Companies spend years, sometimes decades, searching for a means by which they can connect to their potential customer base. The answers often seem elusive and ethereal. They attempt it through logos, through text advertisements, through recorded commercials, through signage, and now through active social media engagement. More often than not, however, these efforts seem to fall short in that they don’t instill in the customer a genuine feeling of togetherness with the company.
What Customers Really Crave
A 2016 article in the Harvard Business Review titled An Emotional Connection Matters More than Customer Satisfaction explained how businesses with even the most earnest of customer service operations and strategies were missing the mark in their attempts to connect with customers. The campaign of providing customers with more and more extensive services and offerings had already reached well beyond capacity, according to the article, and a situation of diminishing returns had already begun. Customer appreciation for companies catering to them in practical ways has reached the point of oversaturation.
What customers crave, the article claims, is a genuine feeling of emotional connection with a company that is not accomplished through friendly smiles, perks, gifts, or extensive services. The customer is aware that such efforts are deployed as a means of positively affecting them and not as a reflection of the company’s own internally generated feelings or values. They recognize the one-sided nature of such services and that there is a failure of exchange between the two parties. Servitude and mutual understanding/agreement are two entirely different things.
The cow and heart decals are simple, but brilliant in their nuance. They’re not trying to sell anything to the outside world or provide anyone with any sort of bribe. They don’t come across as one-directional pandering to a targeted audience. In fact, unlike a sign or a commercial, they don’t come across as one-sided or targeted at all. They come across as an openness and an invitation to join them in that openness. That is what customers are really hungry for.

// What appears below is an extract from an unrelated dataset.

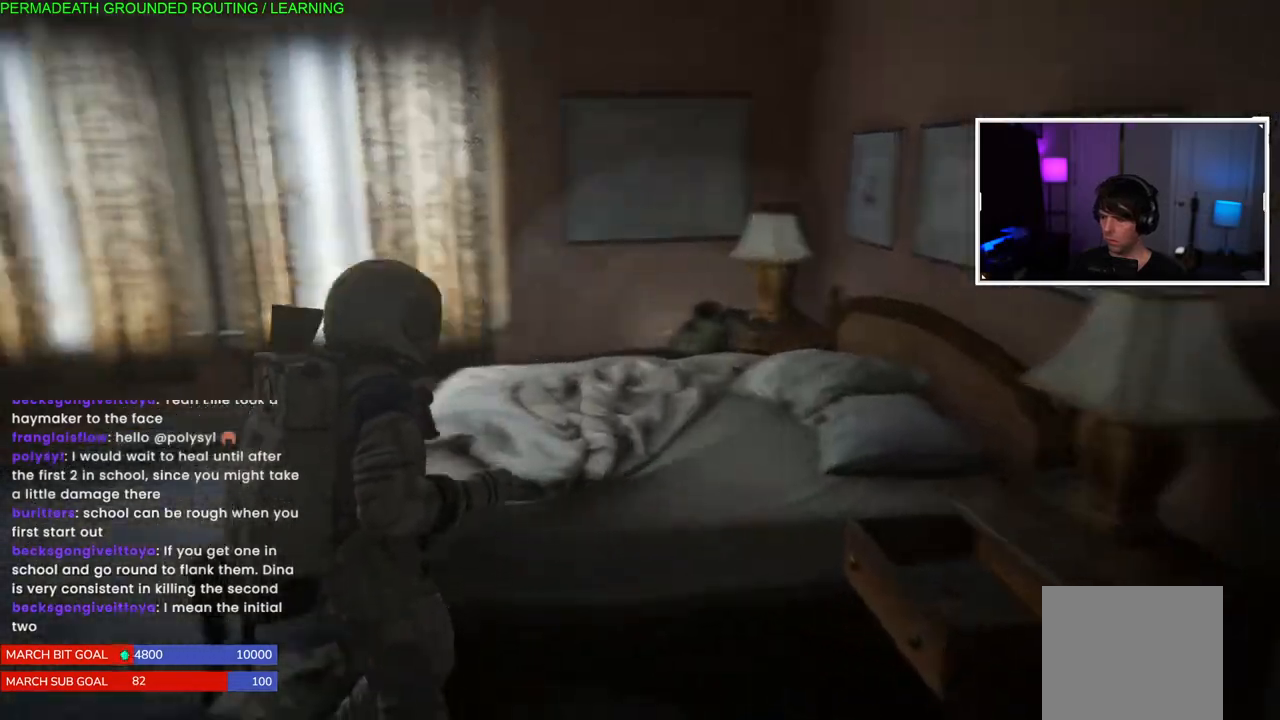
{"buttons": ["L1"], "left_stick": "up-left", "right_stick": "right", "events": [[117, "right_stick", "right"]]}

When we give the customer what they are craving, when we establish that connection with them on a level of shared values and interests, we make the relationship more inviting. Maybe this means that they physically walk into a retail space or maybe it means that they decide to engage with a company online or even through subsidiary companies. The important point is that the connection created by the decal , that connection that the Harvard Business Review claims is true way to win customers, is either literally or figuratively inviting the customer into the company and into a business interaction with them. This invitation, because it is more genuine and more balanced than pleading, pandering, or strong-arm advertising tactics, is more effective at opening the door for entry by first-time customers.
The physical nature of the vinyl graphic on transparent glass makes it a difficult customer connection phenomenon to try to reproduce in any other way. It provides a real-time sense of sharing a moment, an idea, and a value that seems unique in its sincerity. A sign attempts to ensure that the company is heard. Excessive customer service attention is an overcompensation in an effort to assure the customer that the customer is being heard. A vinyl graphic on the glass separating the internal corporate world from the external consumer world appears to offer possibility that both parties are being heard and are coming together on common ground. This is the organic connection through which customers and companies can both genuinely benefit, and vinyl graphics are one of the most effective and affordable ways to make that connection happen.